#### Records supplied:
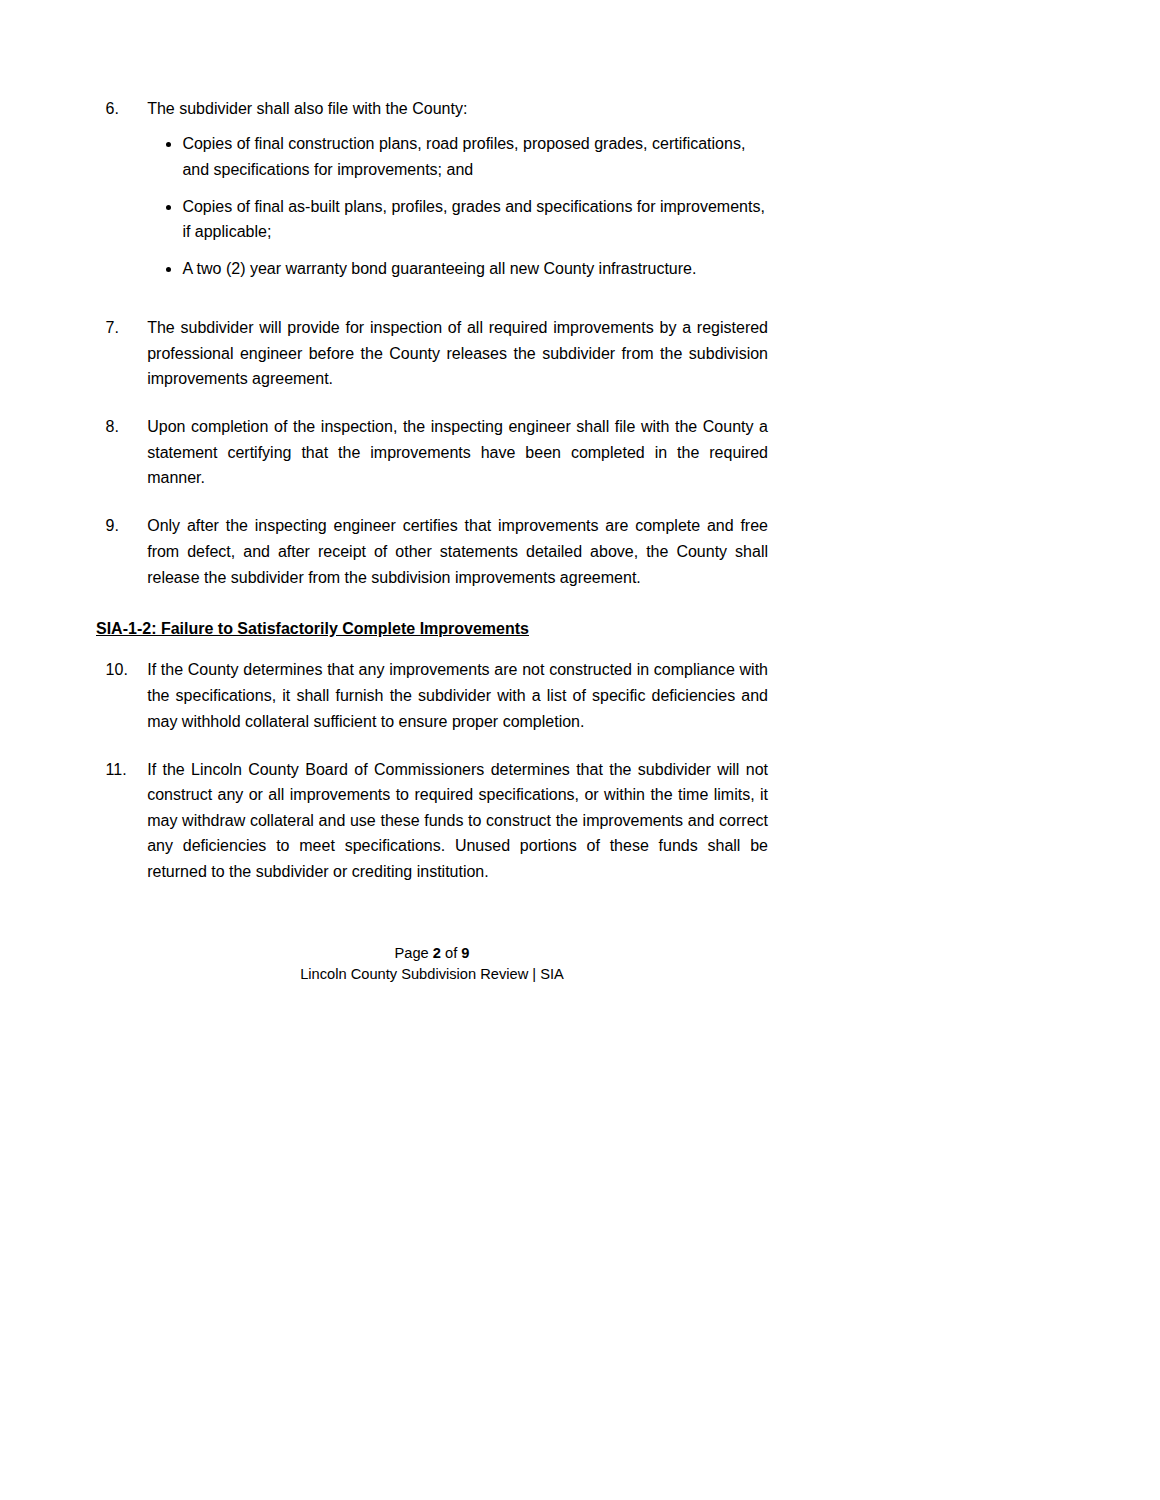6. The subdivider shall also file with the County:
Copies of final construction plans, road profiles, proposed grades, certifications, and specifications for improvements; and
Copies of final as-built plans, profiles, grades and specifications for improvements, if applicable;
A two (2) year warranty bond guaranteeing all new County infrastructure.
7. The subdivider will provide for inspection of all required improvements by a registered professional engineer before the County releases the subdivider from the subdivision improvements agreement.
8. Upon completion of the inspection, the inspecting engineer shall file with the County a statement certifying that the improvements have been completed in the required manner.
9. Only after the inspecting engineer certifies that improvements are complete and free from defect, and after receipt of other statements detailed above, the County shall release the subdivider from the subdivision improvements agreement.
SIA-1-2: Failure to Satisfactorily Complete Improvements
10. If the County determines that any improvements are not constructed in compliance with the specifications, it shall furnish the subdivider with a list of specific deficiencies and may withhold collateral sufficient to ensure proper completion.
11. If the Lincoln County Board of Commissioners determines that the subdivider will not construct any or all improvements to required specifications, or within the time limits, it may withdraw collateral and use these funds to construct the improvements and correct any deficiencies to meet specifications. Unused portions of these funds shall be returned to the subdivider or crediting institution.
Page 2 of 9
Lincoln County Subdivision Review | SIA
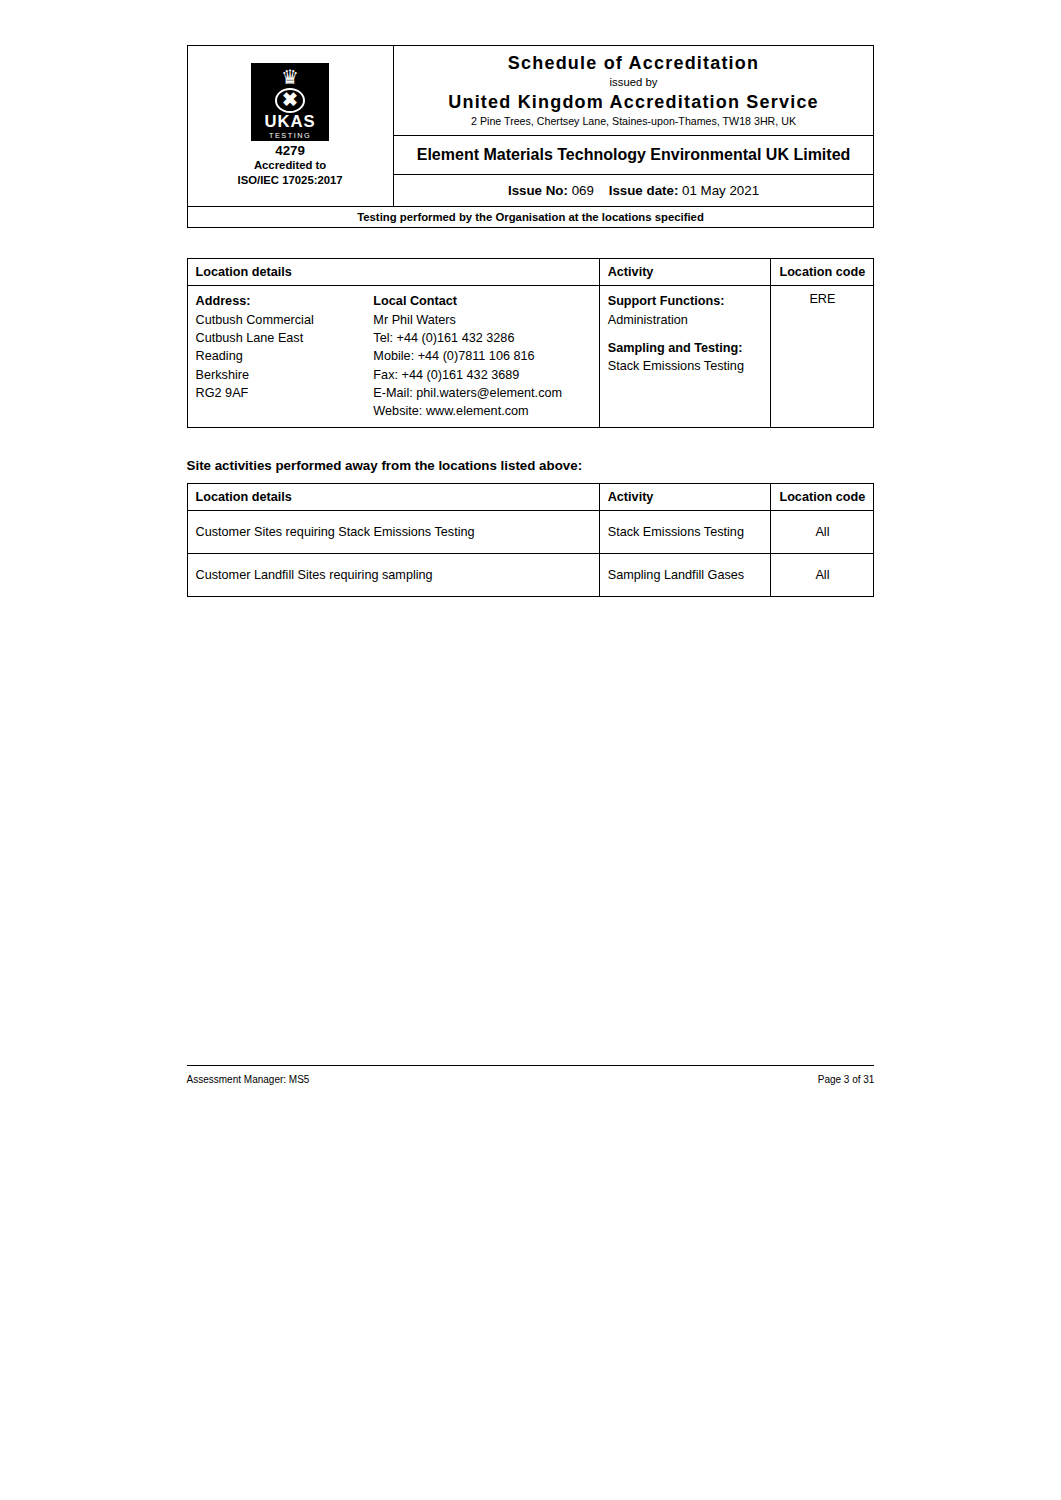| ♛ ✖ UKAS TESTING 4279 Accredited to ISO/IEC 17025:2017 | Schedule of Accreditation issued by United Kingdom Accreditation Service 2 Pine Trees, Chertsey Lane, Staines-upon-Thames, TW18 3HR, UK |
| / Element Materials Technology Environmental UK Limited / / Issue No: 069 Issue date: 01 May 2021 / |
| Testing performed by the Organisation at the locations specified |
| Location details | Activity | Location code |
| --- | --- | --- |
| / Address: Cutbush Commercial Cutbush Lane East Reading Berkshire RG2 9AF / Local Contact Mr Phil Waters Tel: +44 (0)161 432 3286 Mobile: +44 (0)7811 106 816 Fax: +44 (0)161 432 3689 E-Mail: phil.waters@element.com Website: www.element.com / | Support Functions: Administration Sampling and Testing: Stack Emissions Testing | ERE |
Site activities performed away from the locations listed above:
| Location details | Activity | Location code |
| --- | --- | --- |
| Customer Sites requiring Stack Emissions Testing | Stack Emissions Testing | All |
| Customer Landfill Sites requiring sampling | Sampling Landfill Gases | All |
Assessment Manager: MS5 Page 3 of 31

#### What is needed:
Every line that holds the string "inspecting" must be copied from the records above.

#### Answer box:
8. Upon completion of the inspection, the inspecting engineer shall file with the County a statement certifying that the improvements have been completed in the required manner.
9. Only after the inspecting engineer certifies that improvements are complete and free from defect, and after receipt of other statements detailed above, the County shall release the subdivider from the subdivision improvements agreement.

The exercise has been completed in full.